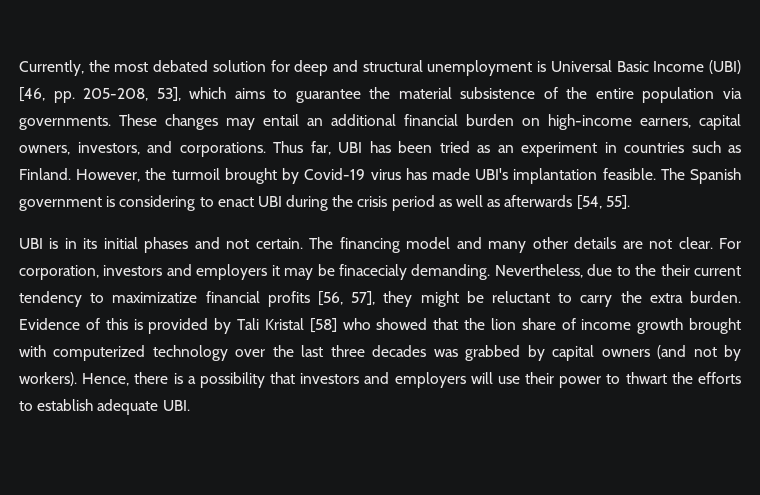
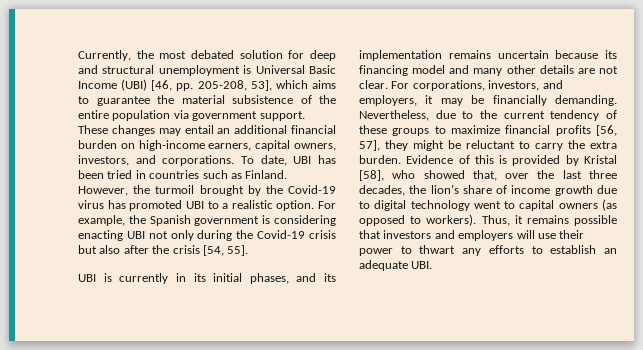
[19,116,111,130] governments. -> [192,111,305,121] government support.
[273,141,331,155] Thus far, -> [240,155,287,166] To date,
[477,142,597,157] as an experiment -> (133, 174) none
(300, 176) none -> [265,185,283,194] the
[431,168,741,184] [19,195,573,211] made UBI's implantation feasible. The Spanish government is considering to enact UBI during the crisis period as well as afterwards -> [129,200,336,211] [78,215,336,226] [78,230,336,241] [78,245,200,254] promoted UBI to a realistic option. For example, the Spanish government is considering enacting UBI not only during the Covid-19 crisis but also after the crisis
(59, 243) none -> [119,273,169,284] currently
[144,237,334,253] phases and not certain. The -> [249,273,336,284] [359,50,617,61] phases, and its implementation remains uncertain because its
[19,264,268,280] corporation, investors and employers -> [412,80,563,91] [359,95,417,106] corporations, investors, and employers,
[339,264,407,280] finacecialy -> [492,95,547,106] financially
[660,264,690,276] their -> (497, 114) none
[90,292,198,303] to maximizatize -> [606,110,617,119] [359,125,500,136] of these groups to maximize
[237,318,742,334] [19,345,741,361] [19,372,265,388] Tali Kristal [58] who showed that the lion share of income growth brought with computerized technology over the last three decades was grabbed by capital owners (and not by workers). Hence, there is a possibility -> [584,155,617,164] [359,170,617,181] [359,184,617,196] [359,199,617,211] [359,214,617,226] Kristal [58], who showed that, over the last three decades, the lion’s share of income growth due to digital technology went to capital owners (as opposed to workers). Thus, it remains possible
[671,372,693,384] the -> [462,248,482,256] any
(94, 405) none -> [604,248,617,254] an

-=-=-=-=-

Transcribe the lines above between the line holding "[477,142,597,157] as an" and the line holding "[90,292,198,303] to maximizatize", inclusive, exactly as they stand and with nothing added.

> **Answer section**:
[477,142,597,157] as an experiment -> (133, 174) none
(300, 176) none -> [265,185,283,194] the
[431,168,741,184] [19,195,573,211] made UBI's implantation feasible. The Spanish government is considering to enact UBI during the crisis period as well as afterwards -> [129,200,336,211] [78,215,336,226] [78,230,336,241] [78,245,200,254] promoted UBI to a realistic option. For example, the Spanish government is considering enacting UBI not only during the Covid-19 crisis but also after the crisis
(59, 243) none -> [119,273,169,284] currently
[144,237,334,253] phases and not certain. The -> [249,273,336,284] [359,50,617,61] phases, and its implementation remains uncertain because its
[19,264,268,280] corporation, investors and employers -> [412,80,563,91] [359,95,417,106] corporations, investors, and employers,
[339,264,407,280] finacecialy -> [492,95,547,106] financially
[660,264,690,276] their -> (497, 114) none
[90,292,198,303] to maximizatize -> [606,110,617,119] [359,125,500,136] of these groups to maximize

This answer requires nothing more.